CONSIGNE: Exprimez sous forme de liste JSON de chaînes, une chaîne par ligne et sans les lignes vides, les lignes des enregistrements allant du début jusqu'à la ligne contenant "collection date: 1974-01-04", celle-ci incluse.

ENREGISTREMENTS SOURCES:
- - - - - - -
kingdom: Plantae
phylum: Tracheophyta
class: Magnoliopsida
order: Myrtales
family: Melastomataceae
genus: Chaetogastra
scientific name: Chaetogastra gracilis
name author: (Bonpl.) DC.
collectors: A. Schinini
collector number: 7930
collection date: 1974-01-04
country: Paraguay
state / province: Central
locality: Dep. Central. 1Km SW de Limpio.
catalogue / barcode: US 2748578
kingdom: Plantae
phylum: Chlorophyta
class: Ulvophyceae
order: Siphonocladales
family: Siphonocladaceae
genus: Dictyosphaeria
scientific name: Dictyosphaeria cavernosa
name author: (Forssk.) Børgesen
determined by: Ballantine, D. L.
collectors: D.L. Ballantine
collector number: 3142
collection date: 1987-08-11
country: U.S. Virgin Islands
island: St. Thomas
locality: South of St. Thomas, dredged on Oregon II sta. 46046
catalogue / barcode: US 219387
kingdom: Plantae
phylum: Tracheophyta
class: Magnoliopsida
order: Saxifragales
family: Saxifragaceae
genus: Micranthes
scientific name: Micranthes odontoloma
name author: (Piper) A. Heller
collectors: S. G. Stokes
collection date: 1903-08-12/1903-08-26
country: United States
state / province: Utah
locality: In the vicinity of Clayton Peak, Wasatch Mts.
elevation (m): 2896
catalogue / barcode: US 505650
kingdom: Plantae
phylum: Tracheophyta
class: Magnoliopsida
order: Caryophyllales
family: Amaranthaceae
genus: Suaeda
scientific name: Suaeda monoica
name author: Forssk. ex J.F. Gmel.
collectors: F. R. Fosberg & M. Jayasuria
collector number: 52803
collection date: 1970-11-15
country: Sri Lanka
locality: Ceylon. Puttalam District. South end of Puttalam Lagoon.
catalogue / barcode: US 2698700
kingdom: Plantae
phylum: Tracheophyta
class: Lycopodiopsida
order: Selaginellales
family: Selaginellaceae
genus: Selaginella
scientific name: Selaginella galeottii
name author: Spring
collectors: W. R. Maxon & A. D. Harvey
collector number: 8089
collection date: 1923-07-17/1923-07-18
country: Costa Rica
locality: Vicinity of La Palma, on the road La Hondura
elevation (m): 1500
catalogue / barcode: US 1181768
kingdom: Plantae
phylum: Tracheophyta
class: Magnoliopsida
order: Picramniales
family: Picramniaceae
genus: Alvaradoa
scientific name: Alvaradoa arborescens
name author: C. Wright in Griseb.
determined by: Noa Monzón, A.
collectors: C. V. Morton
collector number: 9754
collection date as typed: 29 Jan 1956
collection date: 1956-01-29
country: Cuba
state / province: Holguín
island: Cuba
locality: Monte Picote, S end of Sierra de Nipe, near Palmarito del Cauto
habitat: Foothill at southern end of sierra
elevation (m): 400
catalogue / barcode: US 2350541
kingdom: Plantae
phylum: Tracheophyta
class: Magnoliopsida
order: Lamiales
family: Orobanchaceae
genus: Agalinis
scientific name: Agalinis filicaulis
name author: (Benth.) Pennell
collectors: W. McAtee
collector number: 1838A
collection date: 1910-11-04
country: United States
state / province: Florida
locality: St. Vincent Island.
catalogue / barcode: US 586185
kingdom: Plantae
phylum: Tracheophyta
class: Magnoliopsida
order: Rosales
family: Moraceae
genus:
- - - - - - -
SOLUTION PROPOSÉE:
[
  "kingdom: Plantae",
  "phylum: Tracheophyta",
  "class: Magnoliopsida",
  "order: Myrtales",
  "family: Melastomataceae",
  "genus: Chaetogastra",
  "scientific name: Chaetogastra gracilis",
  "name author: (Bonpl.) DC.",
  "collectors: A. Schinini",
  "collector number: 7930",
  "collection date: 1974-01-04"
]